TEXAS AFT LEGISLATIVE HOTLINE--FRIDAY, JULY 17, 2009
(copyright 2009 Texas AFT)
 
* AFT Members' Children Among Texas AFL-CIO Scholarship Winners
* U.S. House Takes Forward Step on National Health-Care Reform
 
AFT Members' Children Win Texas AFL-CIO Scholarships:  Three college-bound children of Texas AFT members are among the 31 students who have received $1,000 grants in the 2009 round of the Texas AFL-CIO Scholarship program. Applicants from affiliated union families were judged on the basis of academic achievement, extracurricular activities, a written test on organized labor, financial need, and personal interviews with scholarship committees from central labor councils across the state.
 
The three winners from Texas AFT households are: Andrea Hamann, daughter of McAllen AFT member John Hamann, ranked in the top 5 percent of her class at McAllen High School and headed for UT-Austin; Alicia McClung, daughter of Beverly McClung of our Alliance-AFT (Dallas) local, who ranked first in her class at Seagoville High School and plans to attend Austin College; and Blake Medley, son of Texas AFT member Connie Medley, ranked in the top 10 percent of his class at Santa Fe High School and bound for UT-Austin. Congratulations are due to all three of these scholarship recipients and their proud AFT union families.

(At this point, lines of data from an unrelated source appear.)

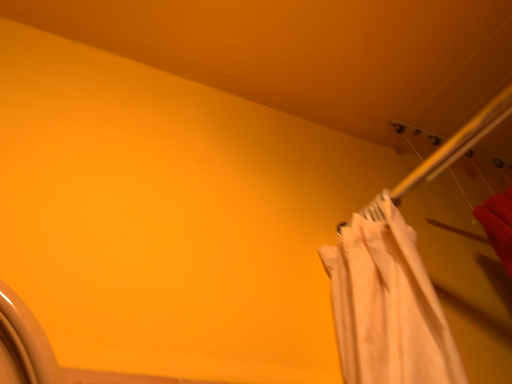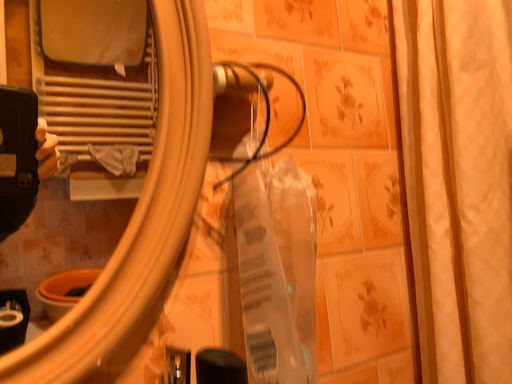
Question: Which way did the camera rotate in the video?

Choices:
 (A) rotated upward
 (B) rotated downward

Answer: (B)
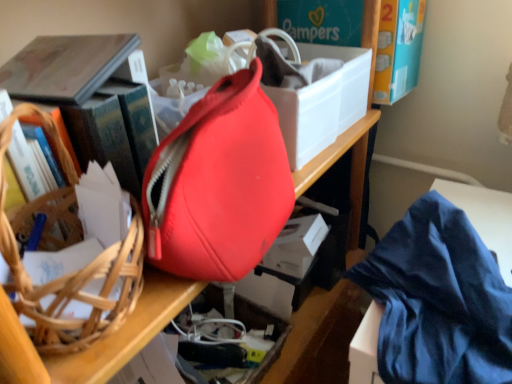
Question: Considering the relative sizes of matte red bag at center and blue silky cloth at lower right in the image provided, is matte red bag at center taller than blue silky cloth at lower right?

Choices:
 (A) yes
 (B) no

Answer: (A)

Question: From the image's perspective, is matte red bag at center beneath blue silky cloth at lower right?

Choices:
 (A) no
 (B) yes

Answer: (A)

Question: From the image's perspective, is matte red bag at center on blue silky cloth at lower right?

Choices:
 (A) no
 (B) yes

Answer: (B)

Question: Can we say matte red bag at center lies outside blue silky cloth at lower right?

Choices:
 (A) no
 (B) yes

Answer: (B)

Question: Considering the relative positions of matte red bag at center and blue silky cloth at lower right in the image provided, is matte red bag at center in front of blue silky cloth at lower right?

Choices:
 (A) no
 (B) yes

Answer: (B)

Question: From a real-world perspective, is matte red bag at center on blue silky cloth at lower right?

Choices:
 (A) no
 (B) yes

Answer: (B)

Question: Can you confirm if hardcover book at left is positioned to the left of white matte storage box at center?

Choices:
 (A) yes
 (B) no

Answer: (A)

Question: Does hardcover book at left have a larger size compared to white matte storage box at center?

Choices:
 (A) no
 (B) yes

Answer: (B)

Question: From a real-world perspective, is hardcover book at left on top of white matte storage box at center?

Choices:
 (A) yes
 (B) no

Answer: (A)

Question: Is hardcover book at left smaller than white matte storage box at center?

Choices:
 (A) no
 (B) yes

Answer: (A)

Question: Is hardcover book at left positioned before white matte storage box at center?

Choices:
 (A) yes
 (B) no

Answer: (A)

Question: Does hardcover book at left have a greater width compared to white matte storage box at center?

Choices:
 (A) no
 (B) yes

Answer: (B)

Question: From a real-world perspective, is brown woven basket at left beneath white matte storage box at center?

Choices:
 (A) no
 (B) yes

Answer: (A)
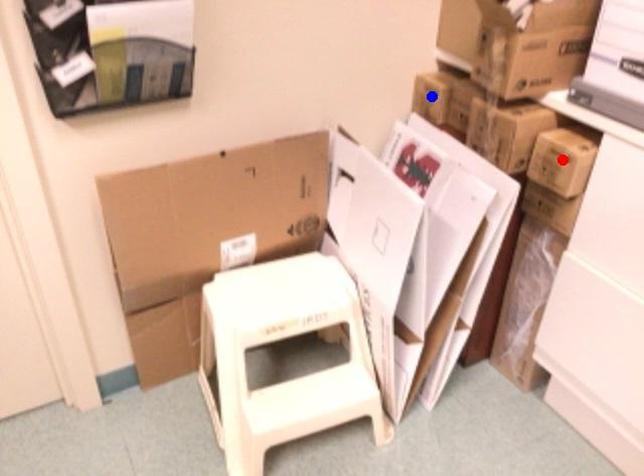
Question: Two points are marked on the image. Which point is closer to the camera?

Choices:
 (A) Blue point is closer.
 (B) Red point is closer.

Answer: (B)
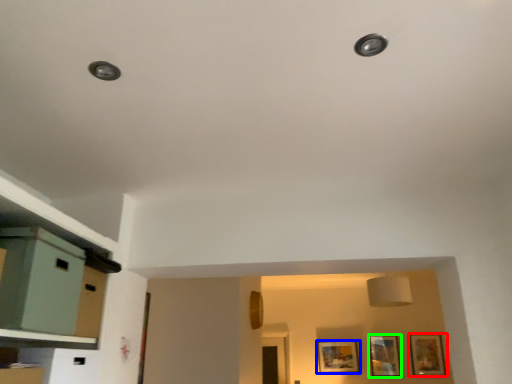
Question: Which object is positioned farthest from picture frame (highlighted by a red box)? Select from picture frame (highlighted by a blue box) and picture frame (highlighted by a green box).

Choices:
 (A) picture frame
 (B) picture frame

Answer: (A)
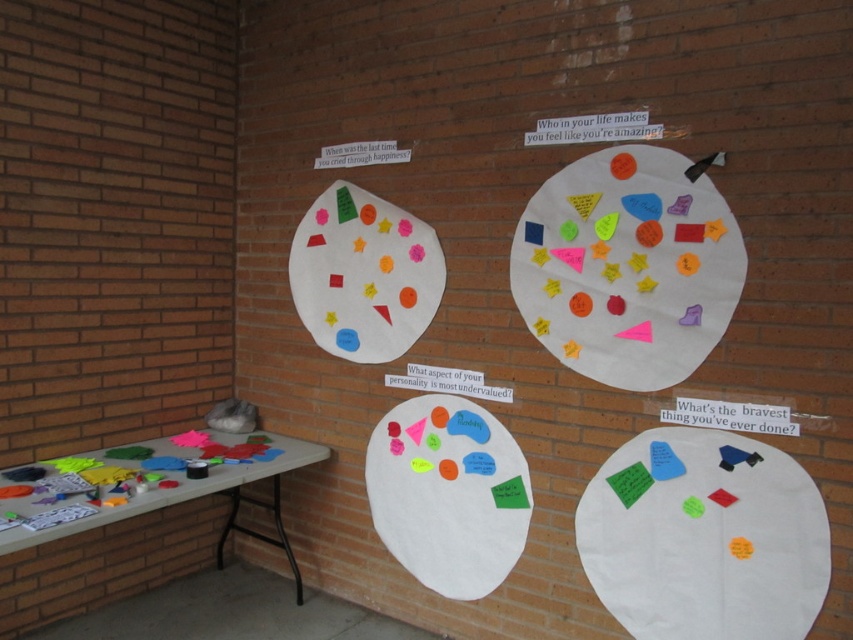
Is point (21, 536) in front of point (444, 573)?

Yes.

Locate an element on the screen. Image resolution: width=853 pixels, height=640 pixels. smooth gray table at lower left is located at coordinates (131, 541).

Can you confirm if white matte paper plate at lower right is positioned to the right of multicolored felt shapes at center?

Indeed, white matte paper plate at lower right is positioned on the right side of multicolored felt shapes at center.

Is white matte paper plate at lower right below multicolored felt shapes at center?

Yes.

Who is more forward, (820, 564) or (721, 248)?

Point (820, 564)

This screenshot has height=640, width=853. I want to click on white matte paper plate at lower right, so click(x=704, y=538).

Who is positioned more to the right, white matte paper plate at lower right or smooth gray table at lower left?

white matte paper plate at lower right is more to the right.

Can you confirm if white matte paper plate at lower right is positioned to the left of smooth gray table at lower left?

Incorrect, white matte paper plate at lower right is not on the left side of smooth gray table at lower left.

Is point (733, 600) positioned behind point (120, 577)?

No, it is in front of (120, 577).

At what (x,y) coordinates should I click in order to perform the action: click on white matte paper plate at lower right. Please return your answer as a coordinate pair (x, y). Looking at the image, I should click on (704, 538).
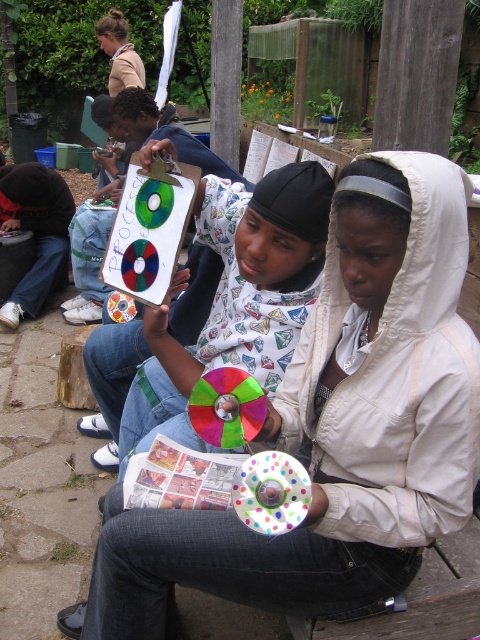
You are an artist trying to decide which item to use for a project. The scene shows a white matte hoodie at center and a matte plastic cd at center. Which object is bigger in size?

The white matte hoodie at center is larger in size than the matte plastic cd at center.

You are a photographer trying to capture both the white matte hoodie at center and the matte plastic cd at center in a single frame. Which object should you focus on first to ensure both are in focus, considering their sizes?

The white matte hoodie at center is much taller than the matte plastic cd at center, so focusing on the larger object first would help ensure both are in focus.

You are standing in the garden scene described. There is a point marked at coordinates (336, 426). What object is located at that point?

The point at coordinates (336, 426) indicates the white matte hoodie at center.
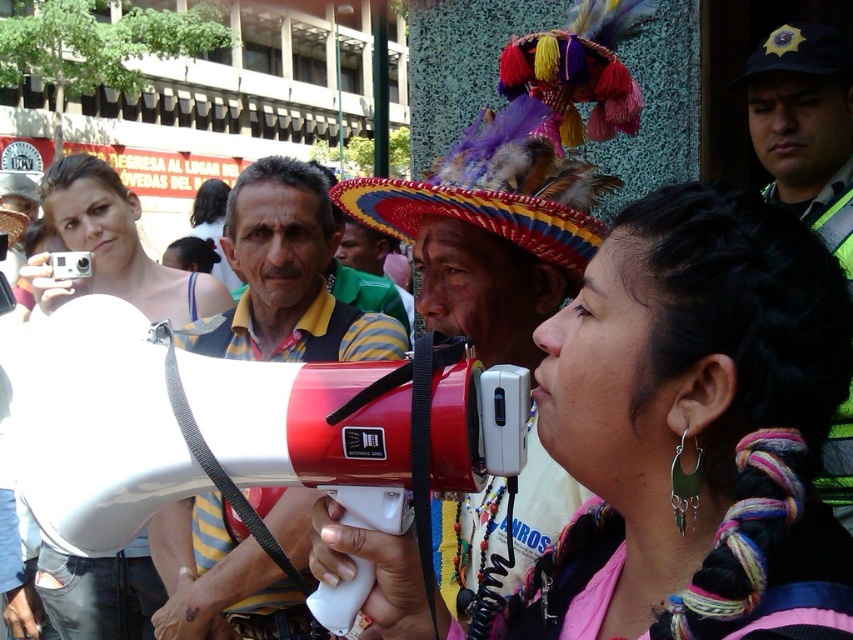
Is red plastic megaphone at center wider than multicolored feathered hat at center?

Incorrect, red plastic megaphone at center's width does not surpass multicolored feathered hat at center's.

Image resolution: width=853 pixels, height=640 pixels. What do you see at coordinates (289, 275) in the screenshot? I see `red plastic megaphone at center` at bounding box center [289, 275].

Is point (227, 547) closer to viewer compared to point (561, 163)?

No, (227, 547) is behind (561, 163).

You are a GUI agent. You are given a task and a screenshot of the screen. Output one action in this format:
    pyautogui.click(x=<x>, y=<y>)
    Task: Click on the red plastic megaphone at center
    
    Given the screenshot: What is the action you would take?
    pyautogui.click(x=289, y=275)

Is matte white megaphone at center thinner than reflective silver helmet at upper right?

Incorrect, matte white megaphone at center's width is not less than reflective silver helmet at upper right's.

Between matte white megaphone at center and reflective silver helmet at upper right, which one has less height?

reflective silver helmet at upper right is shorter.

Who is more distant from viewer, (219,308) or (837,486)?

The point (219,308) is behind.

Locate an element on the screen. The width and height of the screenshot is (853, 640). matte white megaphone at center is located at coordinates (112, 248).

Does multicolored feathered hat at center appear over matte white megaphone at center?

Yes, multicolored feathered hat at center is above matte white megaphone at center.

Which is behind, point (502, 52) or point (165, 304)?

Positioned behind is point (165, 304).

At what (x,y) coordinates should I click in order to perform the action: click on multicolored feathered hat at center. Please return your answer as a coordinate pair (x, y). The image size is (853, 640). Looking at the image, I should click on (527, 140).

The state labor federation already is gearing up for the 2010 scholarship round. Central labor councils will receive scholarship packets in October, and information and applications will be posted on the Texas AFL-CIO Web site, www.texasaflcio.org. Deadline for high-school seniors to apply for the 2010 program will be February 1, 2010. AFT parents of college-bound students, take note!
 
Health-Care Reform Takes a Step Forward in Congress:  Health-care reform legislation introduced in the U.S. House of Representatives this week confronts the current system's problems with a real commitment to providing high-quality, affordable health care for all Americans, AFT President Randi Weingarten says.
 
"Real health-care reform has twin goals--to provide affordable, high-quality health care and to cut the unsustainable growth of health-care costs--and the House 'tri-committee' bill will meet both goals," she says.
 
"The legislation provides coverage for 97 percent of all Americans and reforms the health-insurance system by removing the unacceptable exclusion for pre-existing conditions and by providing financial assistance to make this new insurance affordable," Weingarten continues. "The bill includes cost controls while retaining the employer-based system by creating a robust public plan that will compete with private insurers. It also has a strong 'pay or play' requirement to ensure that 160 million working Americans have insurance through their employer or the public plan. The bill also protects working families by not taxing their employer-provided insurance."
 
Weingarten says AFT strongly supports and urges adoption of the "America's Affordable Health Choices Act" and applauds its authors--Reps. George Miller (D-California), Charles Rangel (D-New York), and Henry Waxman (D-California)--for putting together this comprehensive health-care reform bill.
 
Enactment of national health-care reform could substantially reduce the burden of health-care costs that have been shifted increasingly onto the shoulders of active and retired school employees in Texas for the past decade. A bill similar to the U.S. House bill also is making headway in the U.S. Senate, but it faces competition from a less desirable alternative plan still being drafted in the Senate Finance Committee.
 
The full House could be voting on national health-care reform as early as this month, while Senate action is expected to take a bit longer. President Obama has made passage of comprehensive health-care reform his top legislative priority. If he succeeds, he will have achieved a goal that has eluded other presidents over the past 60 years. Be on the lookout for updates and action alerts as this battle--for it is a battle--continues.